The walls of the Michigan League Friday night were adorned with cut-out stars detailed with images and wishes of hope, inspiration – and above all – a cure for cancer.
Crafted by young patients of the University’s Childhood Cancer Program, wishes for “No more pokes” and magical medicines were just a sampling of the hope that brought more than 270 donors who gathered for the first “Words for a Wish and a Cure” charity gala organized by the University of Michigan Comprehensive Cancer Center and the Michigan chapter of the Make-A-Wish Foundation.
“I wish for a magical medicine that will cure everyone in the world who is sick,” read one patient’s wish.
“It’s an absolutely dreadful situation when a young child suffers from a serious disease,” said Valerie Castle, co-director of the University of Michigan Comprehensive Cancer Center.
The $150-a-plate event raised approximately $106,000 through ticket sales, corporate sponsors and private donors. The proceeds will go toward the Make-A-Wish Foundation and research funding for neuroblastoma, the most common solid tumor disease that develops in children. Even after a bone marrow transplant, less than 10 percent survive.

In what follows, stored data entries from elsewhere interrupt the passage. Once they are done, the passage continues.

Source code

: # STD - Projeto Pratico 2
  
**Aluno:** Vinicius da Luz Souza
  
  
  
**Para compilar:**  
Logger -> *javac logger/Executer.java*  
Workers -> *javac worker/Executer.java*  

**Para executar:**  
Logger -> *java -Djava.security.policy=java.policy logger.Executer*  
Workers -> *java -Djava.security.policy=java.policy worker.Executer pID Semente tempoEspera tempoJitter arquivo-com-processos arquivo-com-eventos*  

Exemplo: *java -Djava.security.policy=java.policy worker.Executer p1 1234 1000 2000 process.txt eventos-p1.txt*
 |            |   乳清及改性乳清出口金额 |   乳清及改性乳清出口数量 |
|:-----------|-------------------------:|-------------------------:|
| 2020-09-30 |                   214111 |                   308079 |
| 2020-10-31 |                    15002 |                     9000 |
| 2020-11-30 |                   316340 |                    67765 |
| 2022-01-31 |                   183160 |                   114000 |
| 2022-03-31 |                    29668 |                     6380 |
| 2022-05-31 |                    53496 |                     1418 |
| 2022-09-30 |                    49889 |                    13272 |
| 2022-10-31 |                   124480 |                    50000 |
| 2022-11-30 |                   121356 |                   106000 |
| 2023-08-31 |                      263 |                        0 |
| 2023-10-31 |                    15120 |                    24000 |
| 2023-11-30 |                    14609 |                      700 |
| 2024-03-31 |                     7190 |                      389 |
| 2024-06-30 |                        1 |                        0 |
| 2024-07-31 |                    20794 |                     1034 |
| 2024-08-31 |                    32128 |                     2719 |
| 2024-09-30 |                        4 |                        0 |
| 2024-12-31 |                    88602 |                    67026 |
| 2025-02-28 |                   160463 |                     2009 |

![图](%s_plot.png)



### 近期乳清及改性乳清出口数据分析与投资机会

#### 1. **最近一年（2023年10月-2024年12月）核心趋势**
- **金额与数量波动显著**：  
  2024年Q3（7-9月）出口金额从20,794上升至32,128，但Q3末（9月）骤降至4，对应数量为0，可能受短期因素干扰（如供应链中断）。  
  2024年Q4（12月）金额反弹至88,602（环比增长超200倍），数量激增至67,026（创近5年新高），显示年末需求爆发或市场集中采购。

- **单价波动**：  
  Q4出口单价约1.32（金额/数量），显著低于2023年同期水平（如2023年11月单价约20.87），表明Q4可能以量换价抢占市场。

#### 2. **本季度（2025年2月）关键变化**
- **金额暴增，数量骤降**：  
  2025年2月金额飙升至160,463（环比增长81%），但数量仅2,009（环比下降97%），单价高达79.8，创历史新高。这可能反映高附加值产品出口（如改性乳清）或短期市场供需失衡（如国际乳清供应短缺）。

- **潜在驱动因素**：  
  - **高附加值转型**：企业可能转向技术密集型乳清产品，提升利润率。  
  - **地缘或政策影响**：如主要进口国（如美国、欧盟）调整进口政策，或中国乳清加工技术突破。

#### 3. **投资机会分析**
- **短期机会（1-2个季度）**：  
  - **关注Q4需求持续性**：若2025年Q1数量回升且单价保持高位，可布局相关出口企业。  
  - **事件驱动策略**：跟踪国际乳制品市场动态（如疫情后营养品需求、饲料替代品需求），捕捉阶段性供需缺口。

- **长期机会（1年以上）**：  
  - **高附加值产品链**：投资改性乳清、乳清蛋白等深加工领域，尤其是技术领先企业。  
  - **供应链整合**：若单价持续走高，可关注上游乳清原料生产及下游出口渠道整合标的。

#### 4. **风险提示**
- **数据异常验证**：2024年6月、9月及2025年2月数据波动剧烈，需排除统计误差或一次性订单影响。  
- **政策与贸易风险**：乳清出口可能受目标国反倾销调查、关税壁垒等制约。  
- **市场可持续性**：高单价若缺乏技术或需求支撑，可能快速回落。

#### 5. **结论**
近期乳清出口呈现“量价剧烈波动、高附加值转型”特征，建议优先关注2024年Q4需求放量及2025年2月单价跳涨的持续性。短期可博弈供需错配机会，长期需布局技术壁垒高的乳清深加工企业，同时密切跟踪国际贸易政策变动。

The Make-A-Wish Foundation of Michigan has granted wishes to children across the state who have life-threatening diseases. Since 1984, more than 3,300 wishes have become a reality.
“When you’re a child you want to believe that the world can give you everything, so we give them something to look forward to, to help them get through the painful stuff,” Castle said. “We will work with them in the most compassionate way possible.”
Seven-year-old Megan Gruenberg was diagnosed with neuroblastoma when she was two. After her parents contacted the Make-A-Wish Foundation, a special trip to Walt Disney World was made possible.
“We were so grateful that an organization would go to such great lengths … that they would help people that they don’t even know,” Megan’s mother Jill Gruenberg said.
The keynote speaker of the evening was Lynne Cheney, wife of Vice President Dick Cheney. Her speech touched upon the importance of educating children in the history of the U.S. which is manifest in her recently published book, “America: A Patriotic Primer.” Net proceeds from the book will be donated to various charities.
“We need to understand the crucial role knowledge plays to a life of leadership,” Cheney said.
Cheney’s address was followed by performances by Jessica Waldron, whose wish to record a CD was made possible by the Make-A-Wish Foundation and the Grammy Award-winning musical group The Chieftans.
The University’s Comprehensive Cancer Center was established in 1986 and ranks among the top 10 in the nation. In addition, its Children’s Cancer Program is the largest in Michigan.
Castle said that not many people are aware of the Cancer Center’s standing as one of the leading cancer care facilities in the country.
She added that the fundraiser was an opportunity to raise awareness in Ann Arbor and the University community.